Retail sales and investment gauges worsened too, data released on Monday showed, reinforcing views that China is likely to cut some key interest rates this week for the first time in over three years to prevent a sharper slump in activity.
Despite a slew of growth-boosting measures since last year, the world's second-largest economy has yet to stabilize, and analysts say Beijing needs to roll out more stimulus to ward off a sharper slowdown.
Industrial output growth unexpectedly weakened to 4.4% in August from the same period a year earlier, the slowest pace since February 2002 and receding from 4.8% in July. Analysts polled by Reuters had forecast a pick-up to 5.2%.
In particular, the value of delivered industrial exports fell 4.3% on-year, the first monthly decline since at least two years, Reuters records showed, reflecting the toll that the escalating Sino-U.S. trade war is taking on Chinese manufacturers.
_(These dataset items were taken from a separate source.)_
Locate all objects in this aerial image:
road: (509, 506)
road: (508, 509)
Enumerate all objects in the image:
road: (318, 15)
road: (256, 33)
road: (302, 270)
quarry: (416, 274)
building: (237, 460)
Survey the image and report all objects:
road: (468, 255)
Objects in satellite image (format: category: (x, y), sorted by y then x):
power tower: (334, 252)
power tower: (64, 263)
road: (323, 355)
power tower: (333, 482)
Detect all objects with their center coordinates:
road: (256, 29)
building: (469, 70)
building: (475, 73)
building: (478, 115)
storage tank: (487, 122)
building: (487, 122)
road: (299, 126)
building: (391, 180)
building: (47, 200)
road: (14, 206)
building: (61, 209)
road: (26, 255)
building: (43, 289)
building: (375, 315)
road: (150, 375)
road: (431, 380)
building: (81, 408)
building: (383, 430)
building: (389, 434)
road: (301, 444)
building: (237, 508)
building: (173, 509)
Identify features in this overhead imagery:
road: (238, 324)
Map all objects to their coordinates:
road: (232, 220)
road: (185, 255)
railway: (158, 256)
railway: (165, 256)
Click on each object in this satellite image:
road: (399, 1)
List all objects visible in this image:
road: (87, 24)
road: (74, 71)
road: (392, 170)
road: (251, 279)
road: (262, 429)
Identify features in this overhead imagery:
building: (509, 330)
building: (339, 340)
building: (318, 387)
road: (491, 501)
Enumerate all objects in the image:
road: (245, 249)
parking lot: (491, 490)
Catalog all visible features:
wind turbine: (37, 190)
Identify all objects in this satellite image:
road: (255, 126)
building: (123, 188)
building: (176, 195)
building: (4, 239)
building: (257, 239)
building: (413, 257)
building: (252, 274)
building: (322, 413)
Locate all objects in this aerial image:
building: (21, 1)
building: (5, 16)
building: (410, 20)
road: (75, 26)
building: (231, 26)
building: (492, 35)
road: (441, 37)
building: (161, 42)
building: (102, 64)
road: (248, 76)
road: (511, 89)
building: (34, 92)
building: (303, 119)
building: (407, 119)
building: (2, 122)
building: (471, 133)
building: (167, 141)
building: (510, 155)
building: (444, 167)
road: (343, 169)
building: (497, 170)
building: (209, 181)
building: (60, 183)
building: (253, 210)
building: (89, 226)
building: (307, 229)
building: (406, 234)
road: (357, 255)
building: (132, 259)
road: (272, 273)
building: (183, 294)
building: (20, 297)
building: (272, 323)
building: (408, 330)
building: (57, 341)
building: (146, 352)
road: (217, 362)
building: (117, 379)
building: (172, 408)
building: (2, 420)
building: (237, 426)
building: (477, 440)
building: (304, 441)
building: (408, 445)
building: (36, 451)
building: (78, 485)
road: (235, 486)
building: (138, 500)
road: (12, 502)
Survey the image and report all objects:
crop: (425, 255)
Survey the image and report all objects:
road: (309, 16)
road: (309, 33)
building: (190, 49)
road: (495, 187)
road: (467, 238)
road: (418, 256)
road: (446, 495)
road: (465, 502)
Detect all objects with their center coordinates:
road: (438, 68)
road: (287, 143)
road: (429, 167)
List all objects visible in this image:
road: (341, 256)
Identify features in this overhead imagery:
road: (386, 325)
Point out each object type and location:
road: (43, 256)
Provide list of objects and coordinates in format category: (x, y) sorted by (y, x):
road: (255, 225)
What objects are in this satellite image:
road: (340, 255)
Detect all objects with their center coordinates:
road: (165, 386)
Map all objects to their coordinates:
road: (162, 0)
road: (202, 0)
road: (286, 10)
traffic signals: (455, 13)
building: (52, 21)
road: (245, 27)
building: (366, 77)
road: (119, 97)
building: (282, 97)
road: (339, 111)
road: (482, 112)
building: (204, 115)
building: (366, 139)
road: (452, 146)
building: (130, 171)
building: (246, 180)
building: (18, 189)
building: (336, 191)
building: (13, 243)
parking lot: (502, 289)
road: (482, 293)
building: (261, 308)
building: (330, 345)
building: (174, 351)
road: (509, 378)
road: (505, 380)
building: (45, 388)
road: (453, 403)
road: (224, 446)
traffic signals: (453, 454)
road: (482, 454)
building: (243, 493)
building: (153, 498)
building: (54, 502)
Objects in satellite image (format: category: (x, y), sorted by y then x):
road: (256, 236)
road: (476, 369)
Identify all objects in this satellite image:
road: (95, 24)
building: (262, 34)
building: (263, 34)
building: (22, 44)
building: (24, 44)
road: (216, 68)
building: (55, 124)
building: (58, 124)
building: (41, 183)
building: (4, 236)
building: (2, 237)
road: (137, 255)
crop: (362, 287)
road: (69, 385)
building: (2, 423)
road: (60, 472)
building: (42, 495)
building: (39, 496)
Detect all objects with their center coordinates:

The protracted trade war escalated dramatically last month, with President Donald Trump announcing new tariffs on Chinese goods from September 1, and China letting its yuan currency sharply weaken days later.
After Beijing hit back with retaliatory tariffs, Trump said existing levies would also be raised in coming months, in October and December.
While the two sides are set to resume face-to-face negotiations in early October, most analysts do not expect a durable trade deal, or even a significant de-escalation, any time soon.
Premier Li Keqiang said in an interview published ahead of the data on Monday that it was "very difficult" for the economy to grow at 6% or more and that it faced "downward pressure".
Traders expect a cut in the central bank's medium-term loan facility rate (MLF) as early as Tuesday, which would open the way for a reduction in the new loan prime benchmark rate (LPR) later in the week.
Several analysts said in recent weeks that China's economic growth was already testing the lower end of Beijing's full-year target of around 6-6.5%, which is likely to spur more policy easing. Second-quarter growth cooled to 6.2%, the weakest in nearly 30 years.
"The key downside risk is the authorities not stepping up policy support sufficiently," said Louis Kuijs, Head of Asia Economics at Oxford Economics.
Room for stimulus is believed to be limited by worries about rising debt risks, with policy easing by the People's Bank of China (PBOC) expected to be more restrained than the U.S. Federal Reserve or European Central Bank.
Ting Lu, Chief China Economist at Nomura wrote in a note after the data release that a cut in the MLF rate by around 10 basis points on Tuesday had become more likely.
OTHER DATA ALSO MISSES EXPECTATIONS
Nomura's Lu expected September's industrial output to be further hampered by an anti-pollution campaign ahead of and during a key anniversary of the founding of the People's Republic of China on October 1.
The gloomy August activity data added to signs of broad-based economic weakness, following soft trade and credit reports last week.
Retail sales missed expectations, with growth easing to 7.5%, from 7.6% in July. Analysts had forecast a slight rebound to 7.9%.
A worker welds a bicycle steel rim at a factory manufacturing sports equipment in Hangzhou, Zhejiang province, China September 2, 2019. Picture taken September 2, 2019.
Auto sales have slumped all year, prompting the statistics bureau to recently start reporting a new reading on consumption. Stripping out vehicles, retail sales rose 9.3% on-year.
Fixed-asset investment also disappointed. It rose 5.5% for the first eight months of the year from the same period in 2018, down from Jan-July's 5.7%. Analysts had expected 5.6%.
Industrial investment appeared to be the main drag as investment growth in the mining and the manufacturing sectors eased off in the first eight months. But infrastructure investment - a key driver of growth - picked up to 4.2% in the first eight months this year, from 3.8% in January-July period.
The real estate sector also held up in August to remain one of the few bright spots, with property investment growing at its fastest pace in four months as sales accelerated to the highest in over a year.
Analysts have been puzzled by slow construction growth earlier in the year, with some citing deteriorating local government finances. China's state planner last month announced it will ease capital requirements for infrastructure projects in the second half this year.
Data out last week showed producer prices falling at their fastest pace in three years.
That followed a factory survey that showed activity shrank for the fourth straight month as the trade war wore on.
Earlier this month, the PBOC cut the amount of cash banks are required to hold in reserve for the seventh time since early last year in order to increase funds available for lending.
"The PBOC's RRR cuts alone are insufficient to secure growth above 6.0% this year," said analysts at ANZ. "In order to guide financing costs lower, the People's Bank of China will need to cut the open market operation (OMO) rate or medium term lending facility (MLF) rate in the fourth quarter, in our view."